DIRECTIONS FOR THIS TASK -> Exact duplicates of all the records are needed.

TASK INPUTS: Begin

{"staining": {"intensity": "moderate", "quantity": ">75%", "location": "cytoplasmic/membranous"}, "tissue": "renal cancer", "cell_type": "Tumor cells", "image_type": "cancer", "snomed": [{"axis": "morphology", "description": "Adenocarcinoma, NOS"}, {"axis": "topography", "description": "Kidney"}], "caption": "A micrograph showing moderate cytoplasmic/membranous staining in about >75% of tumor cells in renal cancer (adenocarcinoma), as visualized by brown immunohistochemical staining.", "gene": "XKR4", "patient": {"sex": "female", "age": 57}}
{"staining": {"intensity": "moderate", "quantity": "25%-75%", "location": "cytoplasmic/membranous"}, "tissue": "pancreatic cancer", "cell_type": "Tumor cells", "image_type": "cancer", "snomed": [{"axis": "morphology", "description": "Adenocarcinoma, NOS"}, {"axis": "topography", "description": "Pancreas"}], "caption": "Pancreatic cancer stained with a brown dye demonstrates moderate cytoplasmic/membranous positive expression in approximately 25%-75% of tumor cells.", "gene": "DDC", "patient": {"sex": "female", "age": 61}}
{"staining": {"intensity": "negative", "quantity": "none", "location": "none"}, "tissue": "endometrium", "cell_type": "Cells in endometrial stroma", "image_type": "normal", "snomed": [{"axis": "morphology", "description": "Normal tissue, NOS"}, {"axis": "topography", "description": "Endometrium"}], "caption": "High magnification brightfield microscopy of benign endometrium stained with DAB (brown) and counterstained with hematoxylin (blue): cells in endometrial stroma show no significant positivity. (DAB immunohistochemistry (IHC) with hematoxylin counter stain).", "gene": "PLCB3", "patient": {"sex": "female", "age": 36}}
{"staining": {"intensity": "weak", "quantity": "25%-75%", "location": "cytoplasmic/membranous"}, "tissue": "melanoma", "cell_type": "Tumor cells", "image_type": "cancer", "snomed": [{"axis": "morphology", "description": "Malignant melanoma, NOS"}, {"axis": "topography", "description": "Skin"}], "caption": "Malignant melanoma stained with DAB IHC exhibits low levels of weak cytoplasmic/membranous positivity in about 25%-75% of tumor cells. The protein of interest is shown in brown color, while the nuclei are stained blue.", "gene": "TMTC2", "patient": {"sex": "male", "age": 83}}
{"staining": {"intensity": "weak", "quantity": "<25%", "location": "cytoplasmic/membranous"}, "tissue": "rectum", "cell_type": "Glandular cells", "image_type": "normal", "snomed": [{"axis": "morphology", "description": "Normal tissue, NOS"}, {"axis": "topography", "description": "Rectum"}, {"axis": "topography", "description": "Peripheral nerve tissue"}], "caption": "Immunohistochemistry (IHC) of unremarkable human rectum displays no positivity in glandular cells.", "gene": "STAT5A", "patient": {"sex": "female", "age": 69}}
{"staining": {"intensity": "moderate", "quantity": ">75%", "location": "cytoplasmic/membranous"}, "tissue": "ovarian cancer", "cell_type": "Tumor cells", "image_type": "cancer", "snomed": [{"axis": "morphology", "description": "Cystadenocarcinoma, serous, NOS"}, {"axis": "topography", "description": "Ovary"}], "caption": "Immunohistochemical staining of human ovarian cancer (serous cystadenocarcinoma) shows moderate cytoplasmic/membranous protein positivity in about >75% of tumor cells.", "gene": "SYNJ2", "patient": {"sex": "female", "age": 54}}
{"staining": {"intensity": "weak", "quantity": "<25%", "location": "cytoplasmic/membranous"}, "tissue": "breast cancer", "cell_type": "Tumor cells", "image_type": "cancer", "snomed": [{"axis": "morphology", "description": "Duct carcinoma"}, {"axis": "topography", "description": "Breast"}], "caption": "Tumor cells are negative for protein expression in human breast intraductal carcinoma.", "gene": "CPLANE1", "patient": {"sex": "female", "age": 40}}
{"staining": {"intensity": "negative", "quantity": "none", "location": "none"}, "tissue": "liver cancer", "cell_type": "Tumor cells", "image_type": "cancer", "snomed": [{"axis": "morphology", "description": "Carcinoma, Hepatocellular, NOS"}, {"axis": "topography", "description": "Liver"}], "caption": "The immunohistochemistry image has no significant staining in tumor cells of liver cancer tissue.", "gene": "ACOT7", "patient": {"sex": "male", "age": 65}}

TASK INPUTS: End

TASK SOLUTION ->
{"staining": {"intensity": "moderate", "quantity": ">75%", "location": "cytoplasmic/membranous"}, "tissue": "renal cancer", "cell_type": "Tumor cells", "image_type": "cancer", "snomed": [{"axis": "morphology", "description": "Adenocarcinoma, NOS"}, {"axis": "topography", "description": "Kidney"}], "caption": "A micrograph showing moderate cytoplasmic/membranous staining in about >75% of tumor cells in renal cancer (adenocarcinoma), as visualized by brown immunohistochemical staining.", "gene": "XKR4", "patient": {"sex": "female", "age": 57}}
{"staining": {"intensity": "moderate", "quantity": "25%-75%", "location": "cytoplasmic/membranous"}, "tissue": "pancreatic cancer", "cell_type": "Tumor cells", "image_type": "cancer", "snomed": [{"axis": "morphology", "description": "Adenocarcinoma, NOS"}, {"axis": "topography", "description": "Pancreas"}], "caption": "Pancreatic cancer stained with a brown dye demonstrates moderate cytoplasmic/membranous positive expression in approximately 25%-75% of tumor cells.", "gene": "DDC", "patient": {"sex": "female", "age": 61}}
{"staining": {"intensity": "negative", "quantity": "none", "location": "none"}, "tissue": "endometrium", "cell_type": "Cells in endometrial stroma", "image_type": "normal", "snomed": [{"axis": "morphology", "description": "Normal tissue, NOS"}, {"axis": "topography", "description": "Endometrium"}], "caption": "High magnification brightfield microscopy of benign endometrium stained with DAB (brown) and counterstained with hematoxylin (blue): cells in endometrial stroma show no significant positivity. (DAB immunohistochemistry (IHC) with hematoxylin counter stain).", "gene": "PLCB3", "patient": {"sex": "female", "age": 36}}
{"staining": {"intensity": "weak", "quantity": "25%-75%", "location": "cytoplasmic/membranous"}, "tissue": "melanoma", "cell_type": "Tumor cells", "image_type": "cancer", "snomed": [{"axis": "morphology", "description": "Malignant melanoma, NOS"}, {"axis": "topography", "description": "Skin"}], "caption": "Malignant melanoma stained with DAB IHC exhibits low levels of weak cytoplasmic/membranous positivity in about 25%-75% of tumor cells. The protein of interest is shown in brown color, while the nuclei are stained blue.", "gene": "TMTC2", "patient": {"sex": "male", "age": 83}}
{"staining": {"intensity": "weak", "quantity": "<25%", "location": "cytoplasmic/membranous"}, "tissue": "rectum", "cell_type": "Glandular cells", "image_type": "normal", "snomed": [{"axis": "morphology", "description": "Normal tissue, NOS"}, {"axis": "topography", "description": "Rectum"}, {"axis": "topography", "description": "Peripheral nerve tissue"}], "caption": "Immunohistochemistry (IHC) of unremarkable human rectum displays no positivity in glandular cells.", "gene": "STAT5A", "patient": {"sex": "female", "age": 69}}
{"staining": {"intensity": "moderate", "quantity": ">75%", "location": "cytoplasmic/membranous"}, "tissue": "ovarian cancer", "cell_type": "Tumor cells", "image_type": "cancer", "snomed": [{"axis": "morphology", "description": "Cystadenocarcinoma, serous, NOS"}, {"axis": "topography", "description": "Ovary"}], "caption": "Immunohistochemical staining of human ovarian cancer (serous cystadenocarcinoma) shows moderate cytoplasmic/membranous protein positivity in about >75% of tumor cells.", "gene": "SYNJ2", "patient": {"sex": "female", "age": 54}}
{"staining": {"intensity": "weak", "quantity": "<25%", "location": "cytoplasmic/membranous"}, "tissue": "breast cancer", "cell_type": "Tumor cells", "image_type": "cancer", "snomed": [{"axis": "morphology", "description": "Duct carcinoma"}, {"axis": "topography", "description": "Breast"}], "caption": "Tumor cells are negative for protein expression in human breast intraductal carcinoma.", "gene": "CPLANE1", "patient": {"sex": "female", "age": 40}}
{"staining": {"intensity": "negative", "quantity": "none", "location": "none"}, "tissue": "liver cancer", "cell_type": "Tumor cells", "image_type": "cancer", "snomed": [{"axis": "morphology", "description": "Carcinoma, Hepatocellular, NOS"}, {"axis": "topography", "description": "Liver"}], "caption": "The immunohistochemistry image has no significant staining in tumor cells of liver cancer tissue.", "gene": "ACOT7", "patient": {"sex": "male", "age": 65}}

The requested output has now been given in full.